• What the task asks:
Collect all lines from the records below that include the word "Epson".

• Records shown:
--

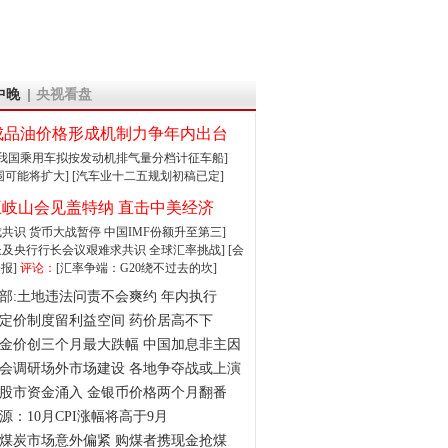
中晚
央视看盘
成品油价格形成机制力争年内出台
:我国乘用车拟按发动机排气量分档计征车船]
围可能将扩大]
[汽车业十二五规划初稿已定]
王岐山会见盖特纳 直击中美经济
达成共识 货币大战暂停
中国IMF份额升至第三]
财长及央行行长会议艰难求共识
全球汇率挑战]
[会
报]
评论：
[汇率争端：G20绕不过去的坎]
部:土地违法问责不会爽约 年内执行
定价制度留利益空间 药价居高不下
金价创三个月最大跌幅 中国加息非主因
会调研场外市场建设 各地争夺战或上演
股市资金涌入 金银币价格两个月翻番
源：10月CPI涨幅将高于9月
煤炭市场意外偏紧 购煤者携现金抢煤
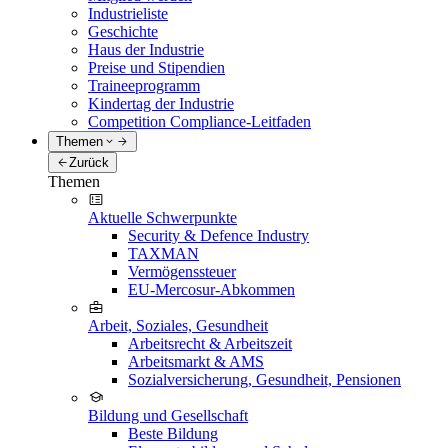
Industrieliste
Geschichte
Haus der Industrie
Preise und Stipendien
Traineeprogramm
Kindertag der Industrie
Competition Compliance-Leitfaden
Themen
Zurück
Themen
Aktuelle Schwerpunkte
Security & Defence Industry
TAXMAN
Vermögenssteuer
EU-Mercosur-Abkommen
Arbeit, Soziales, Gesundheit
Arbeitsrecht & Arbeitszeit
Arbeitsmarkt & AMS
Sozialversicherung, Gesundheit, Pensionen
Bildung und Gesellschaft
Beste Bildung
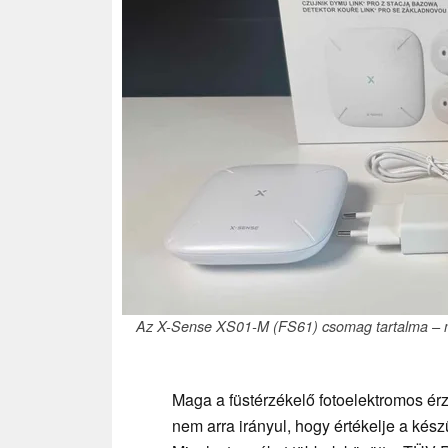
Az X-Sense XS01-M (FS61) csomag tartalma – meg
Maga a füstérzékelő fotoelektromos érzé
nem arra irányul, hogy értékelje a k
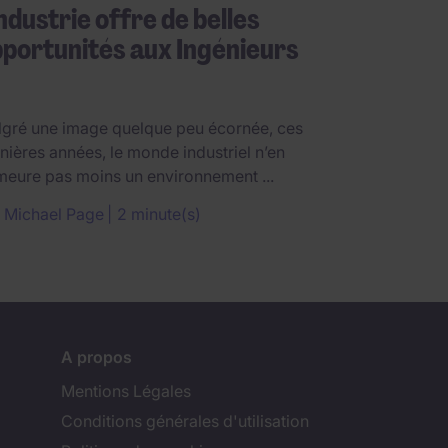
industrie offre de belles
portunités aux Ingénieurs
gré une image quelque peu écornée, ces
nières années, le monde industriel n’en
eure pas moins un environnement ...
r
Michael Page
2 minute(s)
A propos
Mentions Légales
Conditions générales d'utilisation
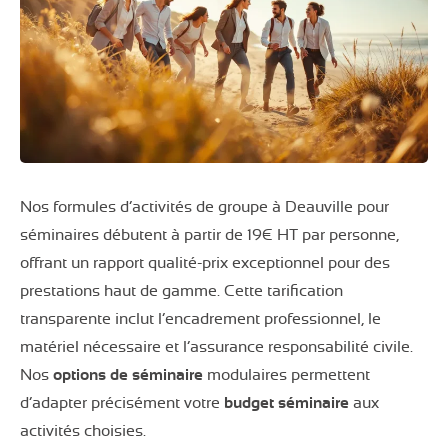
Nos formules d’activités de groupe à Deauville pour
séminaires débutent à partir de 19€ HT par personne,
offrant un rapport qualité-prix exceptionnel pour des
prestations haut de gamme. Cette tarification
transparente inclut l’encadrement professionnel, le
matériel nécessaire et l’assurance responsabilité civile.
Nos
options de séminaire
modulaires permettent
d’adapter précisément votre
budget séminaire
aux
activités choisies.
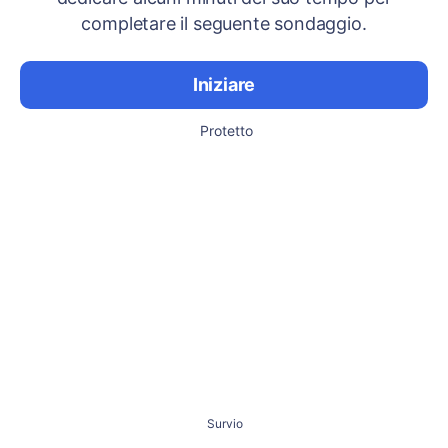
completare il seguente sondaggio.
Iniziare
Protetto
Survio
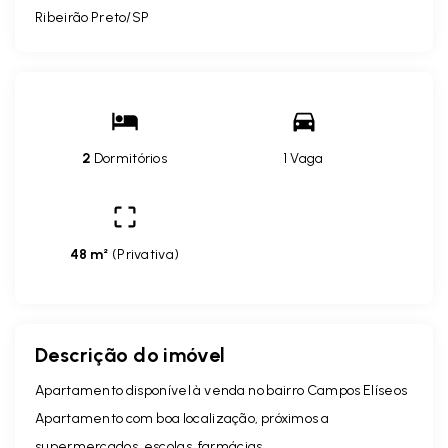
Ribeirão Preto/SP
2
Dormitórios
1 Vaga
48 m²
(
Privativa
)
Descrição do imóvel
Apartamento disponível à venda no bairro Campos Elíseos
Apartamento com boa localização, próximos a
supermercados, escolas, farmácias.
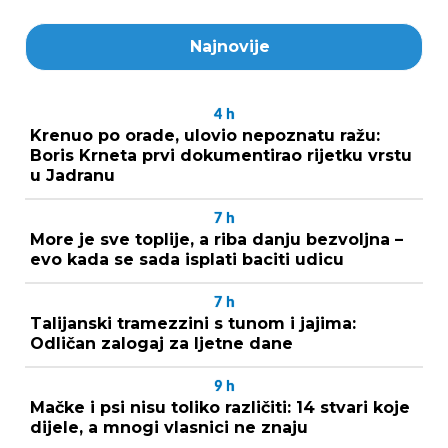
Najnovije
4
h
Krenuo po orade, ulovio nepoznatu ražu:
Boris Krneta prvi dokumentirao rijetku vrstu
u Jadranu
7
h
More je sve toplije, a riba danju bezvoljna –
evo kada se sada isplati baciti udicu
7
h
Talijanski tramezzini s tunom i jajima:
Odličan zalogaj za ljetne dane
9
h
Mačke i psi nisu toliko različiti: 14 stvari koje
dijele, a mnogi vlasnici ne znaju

--

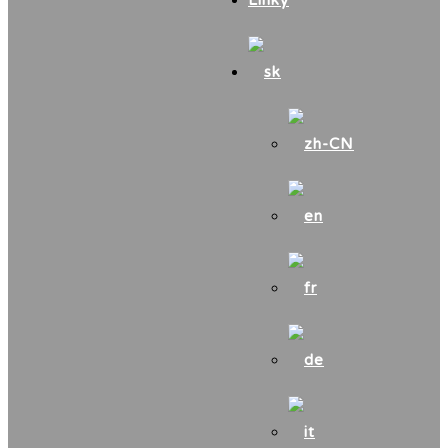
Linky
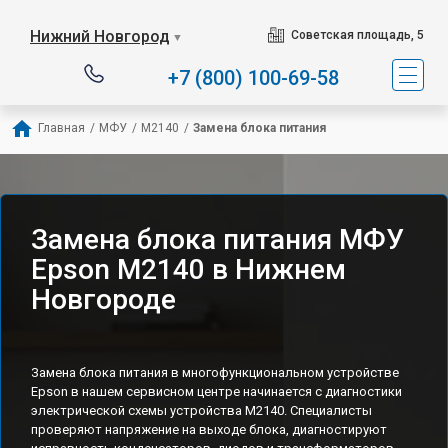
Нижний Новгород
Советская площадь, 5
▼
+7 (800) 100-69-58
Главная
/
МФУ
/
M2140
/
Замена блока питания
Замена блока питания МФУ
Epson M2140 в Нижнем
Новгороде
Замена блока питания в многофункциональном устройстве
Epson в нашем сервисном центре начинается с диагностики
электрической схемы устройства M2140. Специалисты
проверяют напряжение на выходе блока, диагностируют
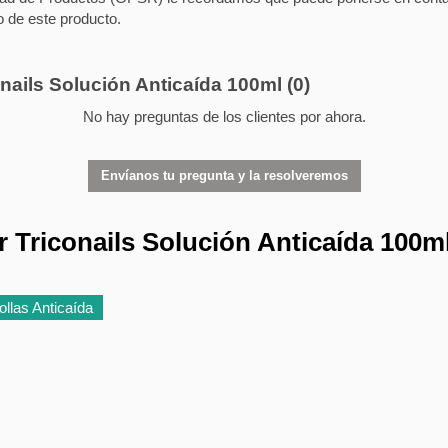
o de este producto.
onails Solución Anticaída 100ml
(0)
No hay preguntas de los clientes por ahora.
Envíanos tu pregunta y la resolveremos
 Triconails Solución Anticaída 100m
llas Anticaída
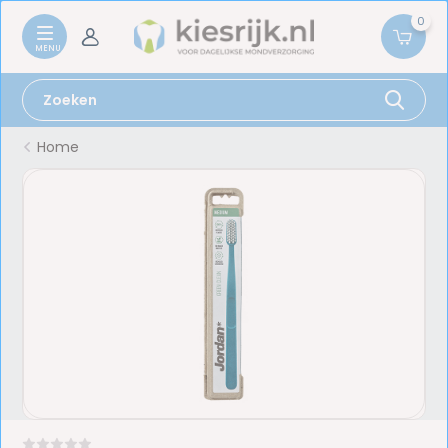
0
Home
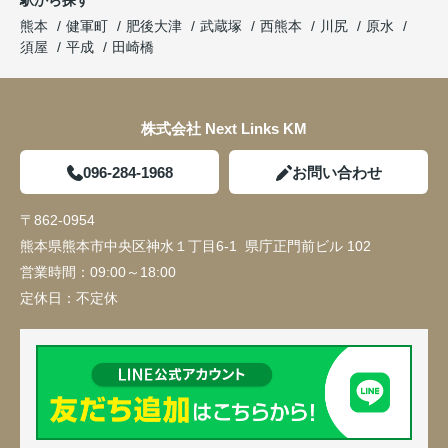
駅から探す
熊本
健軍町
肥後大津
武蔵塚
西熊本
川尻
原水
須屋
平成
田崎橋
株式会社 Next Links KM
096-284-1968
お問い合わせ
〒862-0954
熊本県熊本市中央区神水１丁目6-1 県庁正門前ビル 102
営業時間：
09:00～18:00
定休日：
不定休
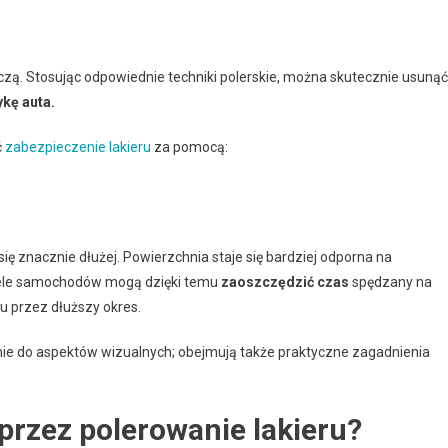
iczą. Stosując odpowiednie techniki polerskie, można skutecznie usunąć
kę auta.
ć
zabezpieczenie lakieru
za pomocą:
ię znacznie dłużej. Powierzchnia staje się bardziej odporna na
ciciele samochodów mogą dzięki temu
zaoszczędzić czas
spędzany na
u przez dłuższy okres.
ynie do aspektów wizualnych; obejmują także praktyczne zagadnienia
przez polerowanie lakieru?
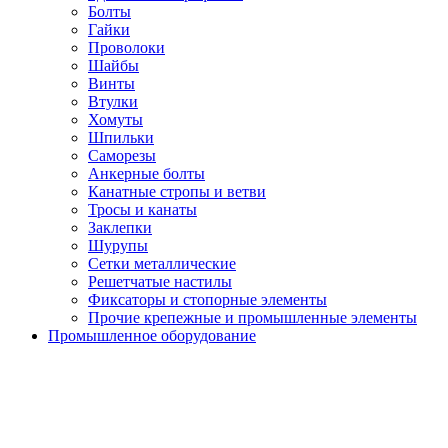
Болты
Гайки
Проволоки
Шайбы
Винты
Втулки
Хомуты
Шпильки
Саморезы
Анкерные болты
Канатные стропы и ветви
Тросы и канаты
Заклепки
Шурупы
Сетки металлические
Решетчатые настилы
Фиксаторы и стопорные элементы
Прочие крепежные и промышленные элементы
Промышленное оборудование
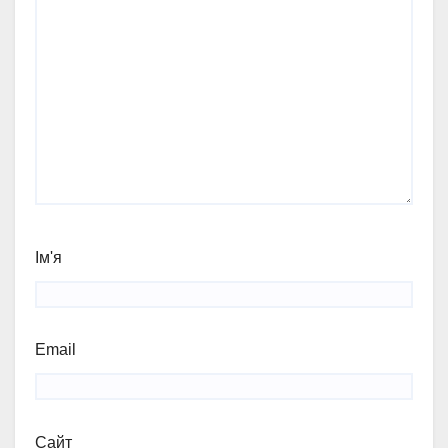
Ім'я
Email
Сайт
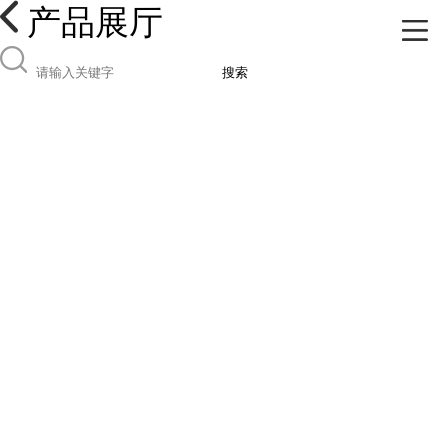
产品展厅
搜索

--

• Response for this exercise:
Epson M2140 в Нижнем
Epson в нашем сервисном центре начинается с диагностики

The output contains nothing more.